Even though she wears a uniform: the shirt or tee, the jacket, the jeans, I still look at her, onstage and off, and think, "Oh, Patti!" Some women find their look young and stick with it.
You can close your eyes and conjure Smith from any decade, and it's her attitude today, at seventy: Anne Demeulemeester (Smith calls her "a sister"), Prada, a tailored suit jacket, a white shirt, old silver crosses. It's not that I want her exact clothes, but I want that no-nonsense simplicity, an approach forged with purpose.
This is hardly a haphazard throw-on-anything style. Smith has often spoken of how much she enjoys clothes: her joy in finding thrifted mens' shirts of beautiful cotton, or the pleasures of a silk raincoat, good boots, a beloved Persian enamel necklace.
I could post another six photos of Patti Smith but they are quite similar—maybe the jacket is tweed, or cut longer. Below, performing in Chicago on her seventieth birthday, last December 30:
She did not fall into her style haphazardly. In "Just Kids" she talks about deciding how she wanted to look, scouring hole-in-the-wall shops for perfect tee, black capris, Breton shirts. She credits her androgynous image to her desire to imitate Keith Richards, down to the eye makeup:
She set her course (with forays into Victorian dresses for occasional party wear) and held true. I sifted through many decades of photos: Patti Smith in a floral? Not there. "I wouldn't call my style 'gender bending'", she remarked once. "It's gender ignoring.

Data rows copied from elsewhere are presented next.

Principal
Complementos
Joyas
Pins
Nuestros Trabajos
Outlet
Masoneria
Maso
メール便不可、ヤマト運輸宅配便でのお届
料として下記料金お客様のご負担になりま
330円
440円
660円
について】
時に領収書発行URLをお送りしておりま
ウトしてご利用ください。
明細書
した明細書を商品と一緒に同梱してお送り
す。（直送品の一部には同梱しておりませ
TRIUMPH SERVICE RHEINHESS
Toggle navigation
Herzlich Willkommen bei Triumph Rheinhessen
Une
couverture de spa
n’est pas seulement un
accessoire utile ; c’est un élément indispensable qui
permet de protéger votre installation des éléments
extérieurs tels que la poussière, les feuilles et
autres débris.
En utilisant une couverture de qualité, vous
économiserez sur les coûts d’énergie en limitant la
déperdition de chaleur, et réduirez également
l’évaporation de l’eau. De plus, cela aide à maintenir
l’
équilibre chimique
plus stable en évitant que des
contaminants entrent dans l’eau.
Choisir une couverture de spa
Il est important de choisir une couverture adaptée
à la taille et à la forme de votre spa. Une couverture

I know I'm a girl."
She whittled down to her black and white jacket-and-jeans when she resumed her career as a touring musician in the late '90s, after nearly two decades spent near Detroit, writing and raising her family with her late husband, Fred Smith.
She grey her hair to grey in about 2014:
Smith knows we're looking at her ensemble, but she is an artist first. "I just do my work, and I work everyday", she says.
If you too are a Patti Smith fan, you'll enjoy this Refinery29 piece by Rachel Syme; if not, first, simply reflect and appreciate the personal touches you have not been without for twenty five or more years, and second, release any worries about being in "a rut". Think of it instead like a well-honed groove.
As she writes, "In art and dream may you proceed with abandon. In life may you proceed with balance and stealth."